Quarks and gluons are abundantly produced in the final state of the LHC collisions. They are observed as collimated showers of particles, known as jets. Jets are crucial objects in particle physics, used e.g. in about 60% of the LHC analyses.
In practice, jets need to be reconstructed from the particles in the final state using a jet algorithm (the anti-kt algorithm [1] at the LHC). This, as well as all sorts of manipulations on jets --- e.g. calculating their area, subtracting soft contamination or studying their internal (sub)structure --- is done numerically. FastJet [2], developed by Matteo Cacciari, Gavin Salam and Gregory Soyez, is the computer interface used by the high-energy community to perform this fundamental task.
With hundreds of events recorded every second at the LHC, time is of the essence. For event reconstruction at the LHC, jet clustering is the second most time-consuming step (right after reconstructing the charged tracks). Originally [3], FastJet introduced an implementation of the clustering algorithm 2-3 orders of magnitude faster than the existing ones.

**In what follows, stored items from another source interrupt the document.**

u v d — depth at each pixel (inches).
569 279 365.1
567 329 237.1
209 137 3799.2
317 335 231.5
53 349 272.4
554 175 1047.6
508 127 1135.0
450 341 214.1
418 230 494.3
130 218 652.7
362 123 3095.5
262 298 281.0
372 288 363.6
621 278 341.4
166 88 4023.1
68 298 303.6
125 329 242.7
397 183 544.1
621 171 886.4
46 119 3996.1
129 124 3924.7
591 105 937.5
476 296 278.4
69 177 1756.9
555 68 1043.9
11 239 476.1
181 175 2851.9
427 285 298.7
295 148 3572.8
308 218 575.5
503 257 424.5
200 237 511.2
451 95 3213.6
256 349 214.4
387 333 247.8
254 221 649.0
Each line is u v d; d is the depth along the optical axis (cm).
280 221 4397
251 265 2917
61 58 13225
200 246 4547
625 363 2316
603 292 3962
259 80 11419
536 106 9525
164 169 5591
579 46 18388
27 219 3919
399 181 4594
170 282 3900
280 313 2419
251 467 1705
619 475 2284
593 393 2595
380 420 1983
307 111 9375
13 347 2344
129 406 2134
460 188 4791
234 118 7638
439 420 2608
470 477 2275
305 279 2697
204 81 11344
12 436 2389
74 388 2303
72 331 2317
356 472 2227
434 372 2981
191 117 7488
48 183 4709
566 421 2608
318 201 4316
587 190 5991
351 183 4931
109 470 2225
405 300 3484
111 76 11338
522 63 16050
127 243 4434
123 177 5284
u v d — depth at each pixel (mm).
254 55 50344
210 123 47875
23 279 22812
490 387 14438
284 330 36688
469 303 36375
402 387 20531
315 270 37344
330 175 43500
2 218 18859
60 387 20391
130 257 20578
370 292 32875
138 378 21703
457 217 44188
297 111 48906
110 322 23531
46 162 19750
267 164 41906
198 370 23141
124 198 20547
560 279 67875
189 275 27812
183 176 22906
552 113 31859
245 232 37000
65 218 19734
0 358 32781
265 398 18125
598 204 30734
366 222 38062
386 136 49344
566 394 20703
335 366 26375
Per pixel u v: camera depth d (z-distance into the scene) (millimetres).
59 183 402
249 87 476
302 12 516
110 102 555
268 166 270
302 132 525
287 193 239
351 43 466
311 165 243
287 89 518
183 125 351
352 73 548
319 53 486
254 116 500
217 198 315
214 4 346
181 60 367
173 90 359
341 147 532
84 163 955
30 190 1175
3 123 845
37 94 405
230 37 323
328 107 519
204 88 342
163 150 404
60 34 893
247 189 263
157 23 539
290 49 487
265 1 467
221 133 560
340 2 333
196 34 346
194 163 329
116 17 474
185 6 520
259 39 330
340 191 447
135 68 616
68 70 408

After a major improvement of the interface and functionalities of FastJet (v3.0 in November 2011), the implementation of the algorithm has been further developed. This led to another improvement in speed by a factor between 1.5 and 10, an important step for the forthcoming run of the LHC where the conditions will be more challenging than during Run I. Besides this major development, version 3.1 of FastJet (released in September 2014) also comes with a large set of new features, reflecting the important evolution in jet physics over the last couple of years. This sets FastJet as one of the key software tools in particle physics these days.
References:
[1] M. Cacciari, G. P. Salam and G. Soyez, JHEP 0804 (2008) 063 [arXiv:0802.1189].
[2] M. Cacciari, G.P. Salam and G. Soyez, Eur.Phys.J. C72 (2012) 1896 [arXiv:1111.6097], http://www.fastjet.fr
[3] M. Cacciari and G.P. Salam, Phys. Lett. B 641 (2006) 57 [hep-ph/0512210].